Nonprofit managers face risk, both in day-to-day operations and over the long term. The types of risks are many and varied.
In her book “Mission Control, How Nonprofits and Governments Can Focus, Achieve More, and Change the World,” Liana Downey breaks nonprofit risk down into three main types.
* Generic nonprofit risk. All nonprofits and social enterprises face risk of losing key employees, problems with partnerships, funding sources drying up, fraud/financial mismanagement, compliance with relevant laws. The best way to prepare for such problems is to have robust governance structures, clear role descriptions, a good auditing practice and access to sage legal advice.
* Activity risk. Consider what could negatively impact clients or the organization’s reputation. Consider all the possible issues and have a plan to address them. During planning, be sure to build in measurement and review, to observe what is and is not working and ameliorate any unintended consequences.

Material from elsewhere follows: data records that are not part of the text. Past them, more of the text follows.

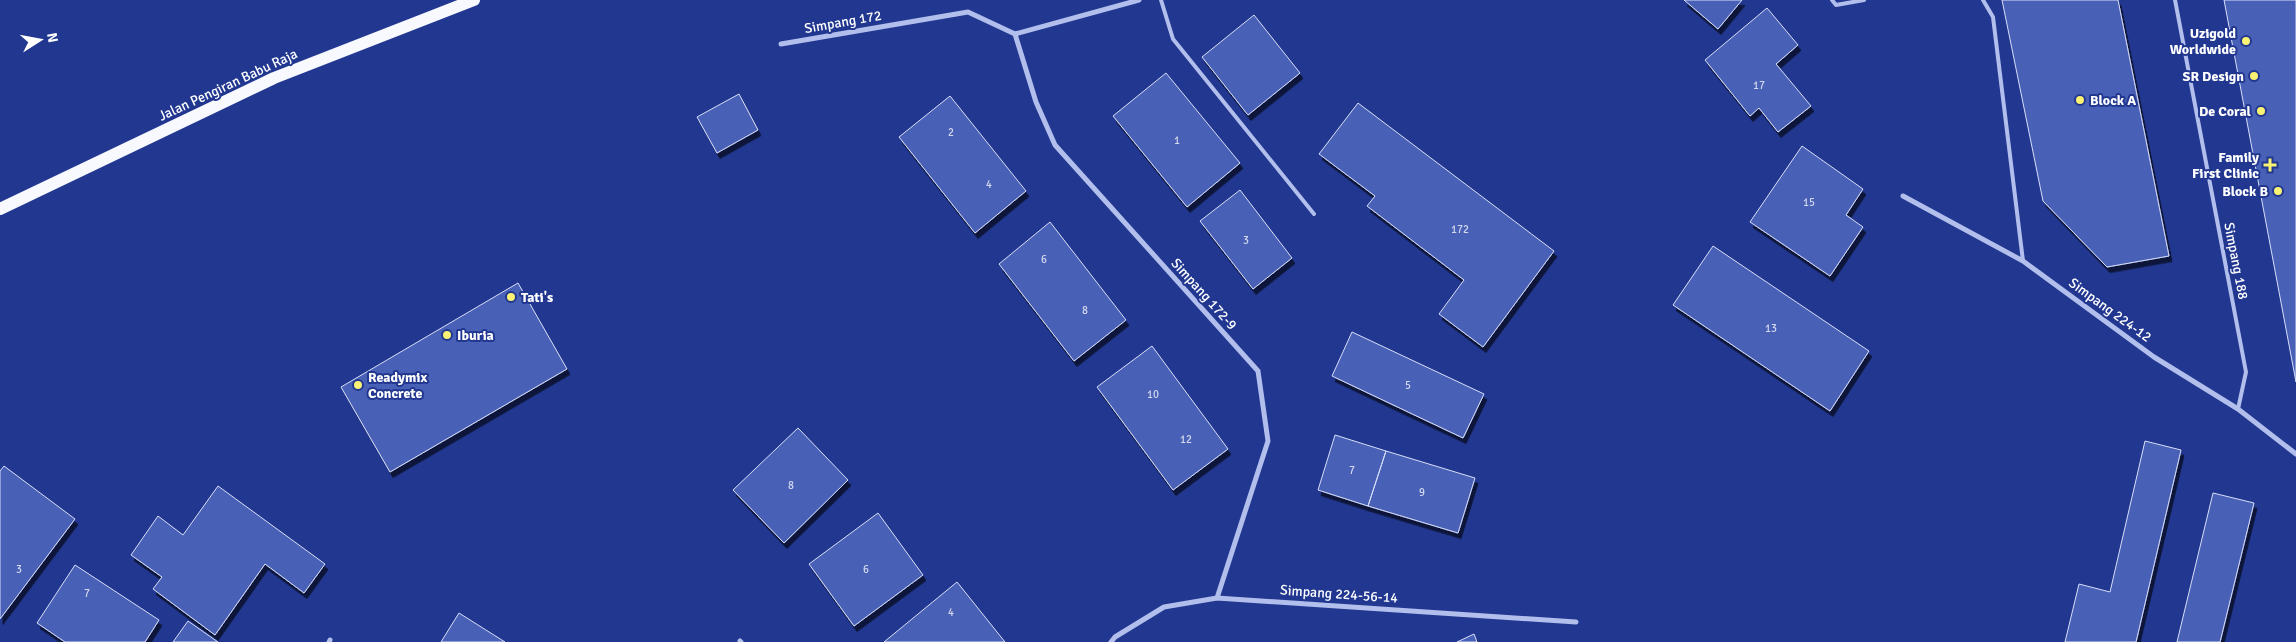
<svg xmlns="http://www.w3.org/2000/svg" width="2296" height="642" font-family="Signika,sans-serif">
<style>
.building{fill:#4a61b7;stroke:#d7def9;filter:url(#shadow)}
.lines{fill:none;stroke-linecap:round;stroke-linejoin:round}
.lane{stroke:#b2beec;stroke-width:4}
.street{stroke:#b2beec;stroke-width:5}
.primary{stroke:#f7f9ff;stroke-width:12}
.poi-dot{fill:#f9f273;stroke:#213790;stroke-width:2}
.labels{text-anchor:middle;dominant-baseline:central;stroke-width:4;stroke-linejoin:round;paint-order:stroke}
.number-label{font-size:11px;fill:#d2d8ed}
.street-label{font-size:14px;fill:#fff;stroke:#213790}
.poi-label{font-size:14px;font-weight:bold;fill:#fff;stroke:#213790;text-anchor:end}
</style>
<defs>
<filter id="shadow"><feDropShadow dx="3" dy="5.5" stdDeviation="0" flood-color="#0009"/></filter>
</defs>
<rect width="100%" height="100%" fill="#213790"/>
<path class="building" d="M1684,0H1742L1718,29Z
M2002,0H2118L2169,256L2107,267L2043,201Z
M2224,0H2296V382Z
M1767,8L1798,45L1776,64L1811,106L1778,132L1759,108L1750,116L1705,60Z
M1254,15L1300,73L1248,115L1202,57Z
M1166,73L1240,163L1187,207L1113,116Z
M739,94L758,130L717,153L697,117Z
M950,96L1026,191L975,233L899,137Z
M1358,103L1554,251L1483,347L1439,314L1464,280L1367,206L1375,196L1319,154Z
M1802,146L1863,189L1846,215L1863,227L1830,276L1750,222Z
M1240,190L1292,258L1253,289L1200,221Z
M1050,222L1126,320L1074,361L999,264Z
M1713,246L1869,351L1830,411L1673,305Z
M518,283L567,369L390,472L341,387Z
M1352,332L1484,394L1463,438L1332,376Z
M1152,346L1228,449L1173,490L1097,387Z
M798,428L848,480L784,543L733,490Z
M1335,435L1386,451L1368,506L1318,490Z
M2145,441L2181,450L2136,642H2065L2079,584L2110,592Z
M1386,451L1475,478L1458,533L1368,506Z
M4,466L75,519L0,619V471Z
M218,486L325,564L304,593L265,564L215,635L153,589L162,577L131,555L158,516L183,535Z
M2213,493L2254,503L2220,642H2177Z
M878,513L923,575L854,626L809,564Z
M75,565L159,620L145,642H65L37,623Z
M957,582L1005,642H884Z
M459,613L505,642H441Z
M188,621L218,642H173Z
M1474,634L1477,642H1457Z"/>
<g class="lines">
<path class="lane" d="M1161,0L1173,39L1314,214
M1832,0L1836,5L1864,0
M1983,0L1993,17L2023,261
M2175,0L2246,372L2238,409"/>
<path class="street" d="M1015,34L1036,102L1055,145L1258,371L1268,441L1217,598
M781,44L968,12L1015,34L1139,0
M1903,196L2023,261L2154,357L2238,409L2296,454
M740,641L741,642
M329,642L330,640
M1111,642L1115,637L1164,607L1217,598L1576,622"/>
<path class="primary" d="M0,209L274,78L474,0"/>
</g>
<g class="poi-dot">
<circle cx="2246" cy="41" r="5"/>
<circle cx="2254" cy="76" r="5"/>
<circle cx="2080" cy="100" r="5"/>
<circle cx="2261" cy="111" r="5"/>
<path d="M2267.5 157.5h5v5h5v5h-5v5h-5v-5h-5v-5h5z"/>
<circle cx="2278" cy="191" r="5"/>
<circle cx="511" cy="297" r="5"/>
<circle cx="447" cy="335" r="5"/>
<circle cx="358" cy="385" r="5"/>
</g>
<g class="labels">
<g class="number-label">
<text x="1759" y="85">17</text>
<text x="951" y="132">2</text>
<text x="1177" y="140">1</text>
<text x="989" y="184">4</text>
<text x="1809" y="202">15</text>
<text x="1460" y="229">172</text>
<text x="1246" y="240">3</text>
<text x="1044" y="259">6</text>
<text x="1085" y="310">8</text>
<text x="1771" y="328">13</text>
<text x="1408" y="385">5</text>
<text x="1153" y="394">10</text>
<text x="1186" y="439">12</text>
<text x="1352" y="470">7</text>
<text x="791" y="485">8</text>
<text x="1422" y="492">9</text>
<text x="19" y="569">3</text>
<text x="866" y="569">6</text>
<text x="87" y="593">7</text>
<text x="951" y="612">4</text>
</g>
<g class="street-label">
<text transform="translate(843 22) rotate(-10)">Simpang 172</text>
<text transform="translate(228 85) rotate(-25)">Jalan Pengiran Babu Raja</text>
<text transform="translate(2236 261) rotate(79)">Simpang 188</text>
<text transform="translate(1204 294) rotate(48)">Simpang 172-9</text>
<text transform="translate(2110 310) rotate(36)">Simpang 224-12</text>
<text transform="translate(1339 594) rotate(4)">Simpang 224-56-14</text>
</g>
<g class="poi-label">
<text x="2236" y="33">Uzigold<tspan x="2236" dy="16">Worldwide</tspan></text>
<text x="2244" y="76">SR Design</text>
<text x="2090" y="100" text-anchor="start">Block A</text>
<text x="2251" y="111">De Coral</text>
<text x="2259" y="157">Family<tspan x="2259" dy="16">First Clinic</tspan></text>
<text x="2268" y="191">Block B</text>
<text x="521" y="297" text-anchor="start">Tati's</text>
<text x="457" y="335" text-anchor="start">Iburia</text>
<text x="368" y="377" text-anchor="start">Readymix<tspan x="368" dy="16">Concrete</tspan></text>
</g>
</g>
<g transform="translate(40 40) rotate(79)" stroke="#213790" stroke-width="4" paint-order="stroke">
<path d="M0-4L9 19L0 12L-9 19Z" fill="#ffffff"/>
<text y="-8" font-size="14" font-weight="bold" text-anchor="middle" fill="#ffffff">N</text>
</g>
</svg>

* Focus risk. Focus is good, but too strong a focus on a goal can lead to unethical behavior, a “whatever it takes” approach. This can lead to losing sight of critical personal or organizational values.
Downey suggests three ways to deal with focus risk:
* Anticipate it. Track the goal, but reward individual effort.
* Measure adjunct areas. Gauge not just the main goal but related measures to prevent unwanted spillover effects.
* Track quality, not just quantity. Look for results that are effective and long-lasting.